I’m not usually a big translation geek, but the rarity of this term intrigued me. So I looked up the other case, in the book of Titus,which describes how believers will be washed by the regeneration. Washed of what? Well, prior to that, “Our lives were full of evil and envy. We hated others and they hated us.”
So regeneration, in addition to being a mystical reference to the world’s return to an Eden-like state, is about letting go of the envy and competitiveness being shown both by the young rich man and especially by Peter (who eventually won the big competition among the apostles and is regarded as the first pope, oddly enough).
Having straightened out all that, let’s look at the parable that Jesus uses to explain why he just disappointed the rich man.
Jesus is comparing the Kingdom to the owner of the estate, and not saying that the Kingdom has an owner of the estate. That is an essential difference, for it determines whether we are talking about the Kingdom being a benevolent boss or simply involving a benevolent boss.
I don’t think Barton is claiming that heaven will literally include idle poor waiting for work and wealthy landowners unilaterally setting wages – after all, Jesus just said that it is “very hard” for the wealthy to get in, let alone take over the joint.
Still, Barton seems to be holding up the absence of unions as an ideal, despite our living in a world where bosses generally don’t risk alienating their hardest workers by giving a full day’s wage to even those who start work just before quitting time. This is a rather bizarre selective analogy, used to make the strange assertion that because one illustration of the Kingdom (out of many) of Heaven doesn’t include collective bargaining, we should take that to mean that unions are not desirable here in the pre-regeneration world.
If Barton is going to argue for a lack of unions, he should also take into account that this parable does not feature a human in the boss-like role. So should we take action here to avoid having owner/managers and just let God run all the businesses? That would be sort of like worker collectives, but I doubt that’s where Barton is going.

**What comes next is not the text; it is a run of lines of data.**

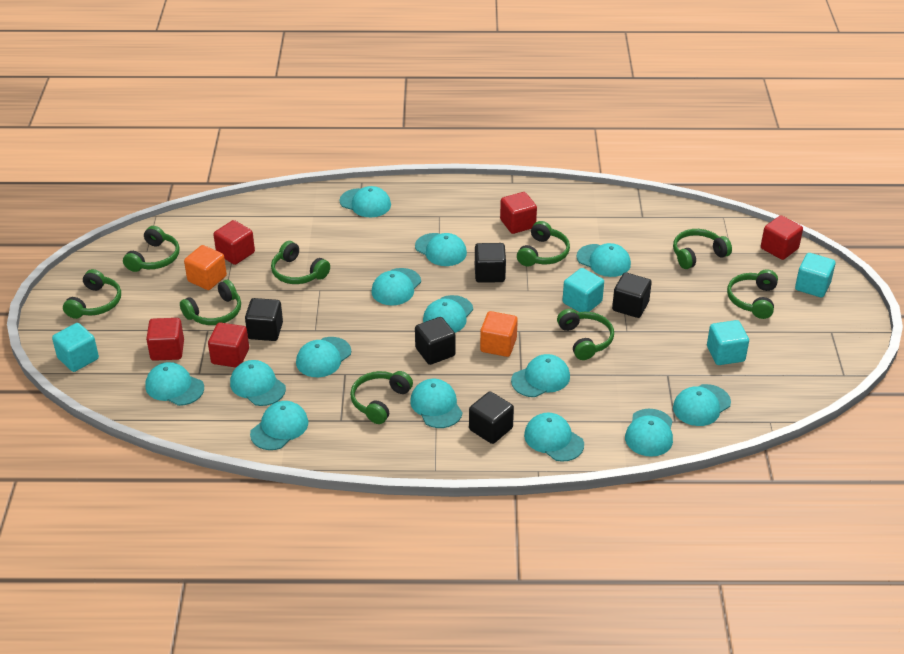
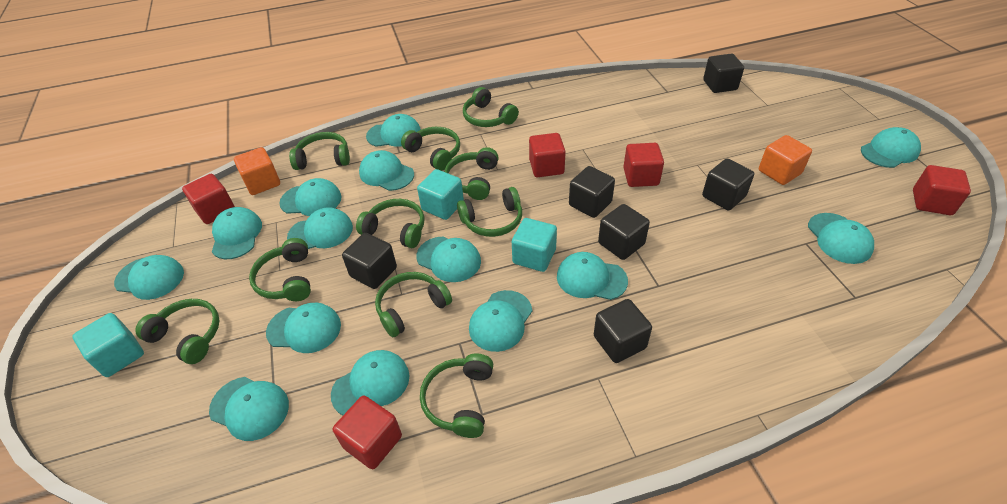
black cube: 5 -> 6
green headphones: 9 -> 10
turquoise cube: 4 -> 3

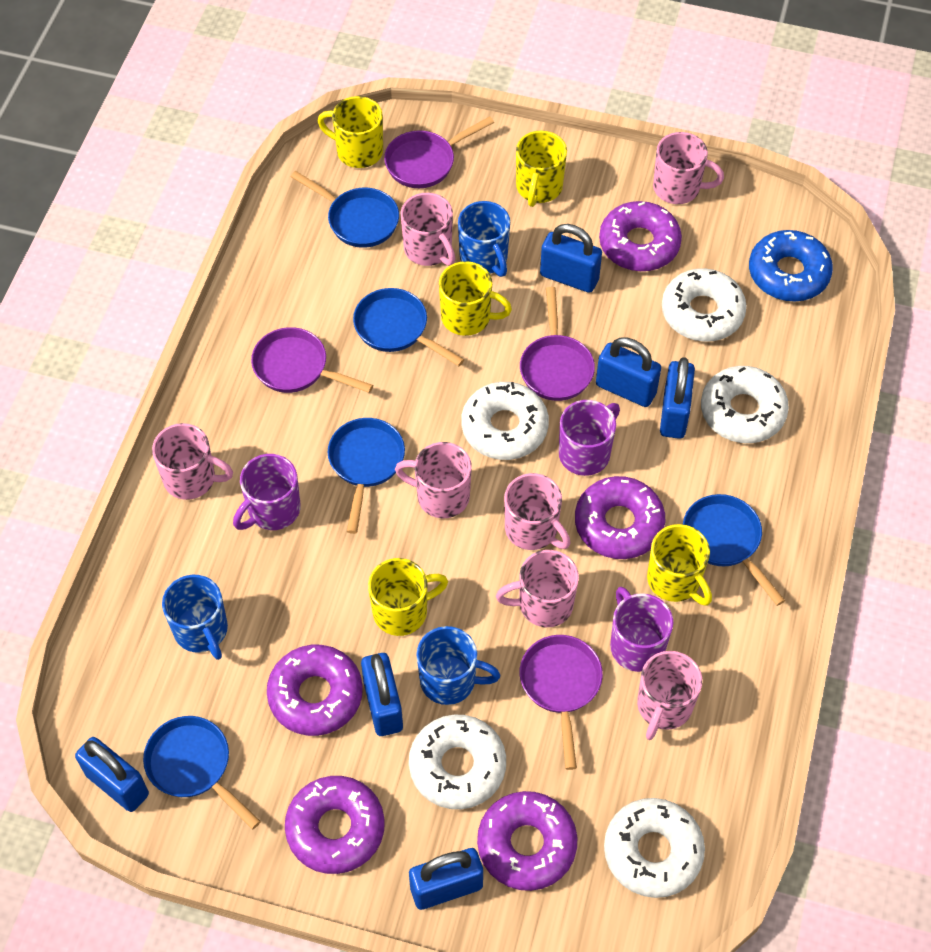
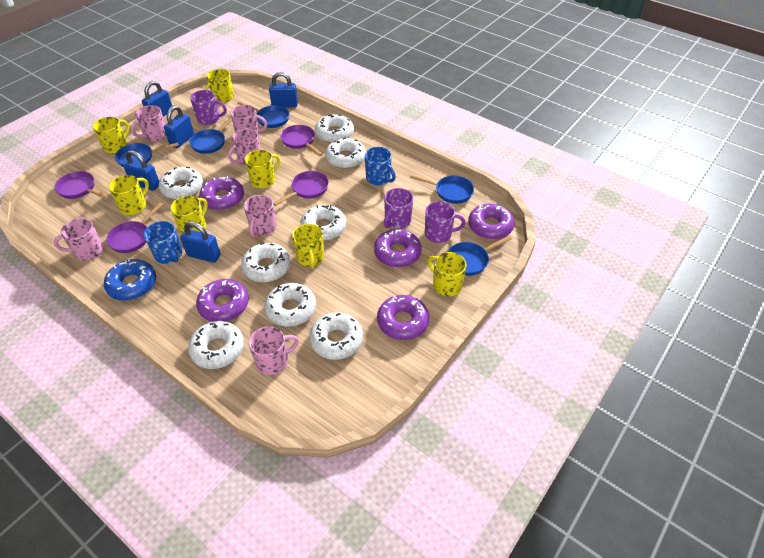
blue mug: 3 -> 2
blue padlock: 6 -> 5
pink mug: 7 -> 6
white donut: 5 -> 8
yellow mug: 5 -> 7

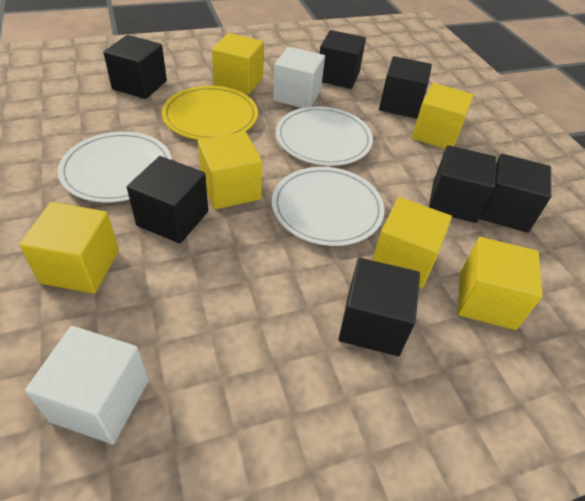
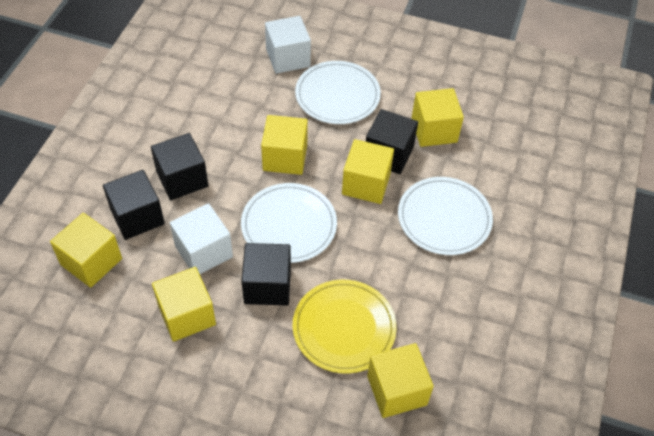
black cube: 7 -> 4

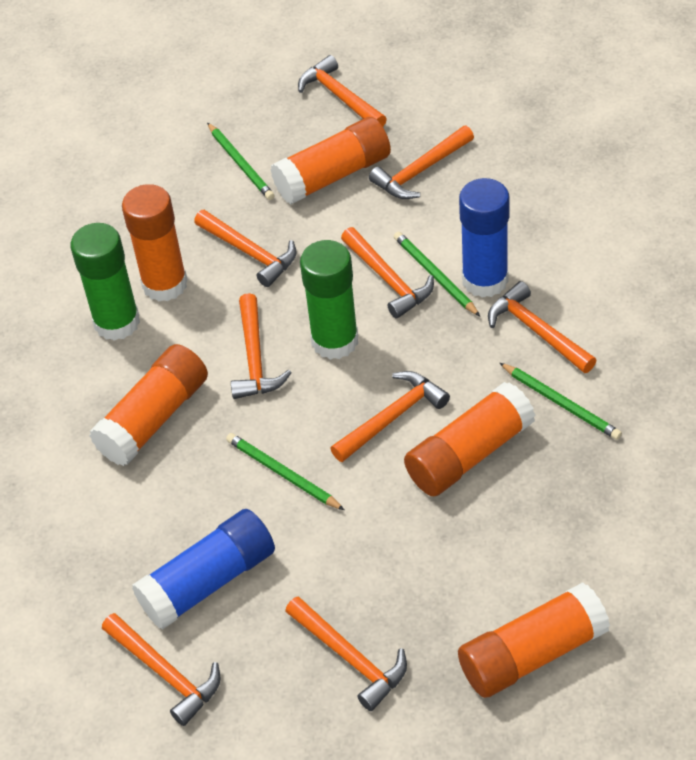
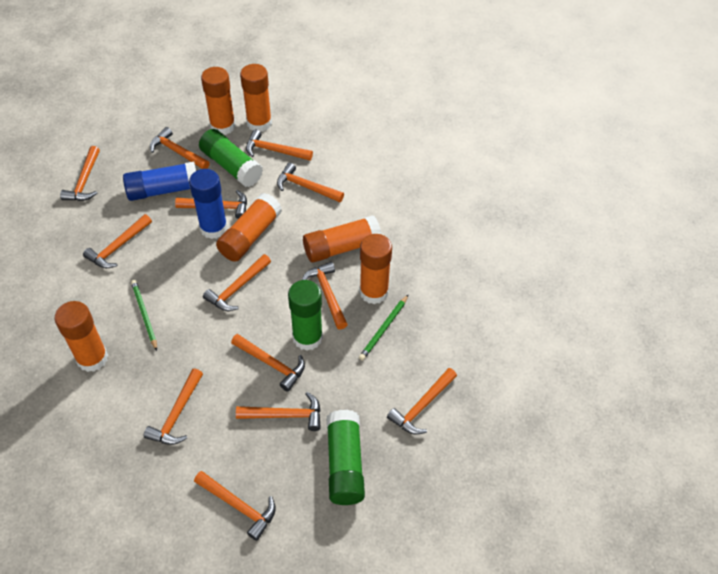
green glue stick: 2 -> 3
green pencil: 4 -> 2
orange glue stick: 5 -> 6
orange hammer: 9 -> 13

Regardless, anyone who is looking forward to a heaven in which he or she gets to “do what I want with my money” is likely to be disappointed to discover we are all just workers together in a big collective where everyone gets the same wage regardless of our contribution.
The good news is that all our needs will be met. Everyone will get a fair day’s wage at the proper time. But those who expect special treatment for being hard workers or early adopters will be disappointed. If we believe Jesus’ parable, the whole corrupt transactional nature of our world will be regenerated to something like the abundance found in the Garden of Eden.
And there sure won’t be special seating for Democratic or Republican fundraisers.